From the records below, copy out each line that has the word "along".
◆ ◆ ◆ ◆ ◆
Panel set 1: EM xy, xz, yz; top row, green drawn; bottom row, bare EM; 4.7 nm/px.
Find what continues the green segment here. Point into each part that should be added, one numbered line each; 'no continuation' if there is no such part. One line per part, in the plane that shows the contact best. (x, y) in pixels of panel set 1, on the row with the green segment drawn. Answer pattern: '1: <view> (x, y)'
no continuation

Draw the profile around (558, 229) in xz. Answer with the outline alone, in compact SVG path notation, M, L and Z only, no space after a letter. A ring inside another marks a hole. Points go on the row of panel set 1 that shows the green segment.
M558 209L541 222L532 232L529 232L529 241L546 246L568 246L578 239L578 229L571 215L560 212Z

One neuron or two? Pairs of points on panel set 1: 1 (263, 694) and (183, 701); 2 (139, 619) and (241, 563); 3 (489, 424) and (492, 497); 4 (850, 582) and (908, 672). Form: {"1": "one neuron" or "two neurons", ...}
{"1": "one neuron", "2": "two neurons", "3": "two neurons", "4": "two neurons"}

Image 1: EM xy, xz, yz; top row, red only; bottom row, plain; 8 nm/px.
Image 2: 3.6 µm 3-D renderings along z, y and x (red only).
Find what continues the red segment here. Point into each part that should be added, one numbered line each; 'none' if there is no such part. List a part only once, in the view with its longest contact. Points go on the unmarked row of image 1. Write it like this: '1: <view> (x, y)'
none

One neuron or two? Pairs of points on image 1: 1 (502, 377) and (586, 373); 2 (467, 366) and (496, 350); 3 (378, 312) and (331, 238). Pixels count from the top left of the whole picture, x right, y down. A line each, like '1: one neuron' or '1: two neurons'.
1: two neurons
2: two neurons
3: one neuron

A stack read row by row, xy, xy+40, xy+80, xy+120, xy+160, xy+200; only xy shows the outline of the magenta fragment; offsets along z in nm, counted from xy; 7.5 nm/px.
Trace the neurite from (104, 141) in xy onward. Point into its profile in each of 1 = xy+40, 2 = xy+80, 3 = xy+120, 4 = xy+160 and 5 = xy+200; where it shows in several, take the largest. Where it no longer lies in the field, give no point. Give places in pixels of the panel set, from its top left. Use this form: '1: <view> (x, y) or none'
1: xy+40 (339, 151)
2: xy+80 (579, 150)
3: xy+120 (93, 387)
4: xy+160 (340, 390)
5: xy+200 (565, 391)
◆ ◆ ◆ ◆ ◆
*Task answer*:
Image 2: 3.6 µm 3-D renderings along z, y and x (red only).
A stack read row by row, xy, xy+40, xy+80, xy+120, xy+160, xy+200; only xy shows the outline of the magenta fragment; offsets along z in nm, counted from xy; 7.5 nm/px.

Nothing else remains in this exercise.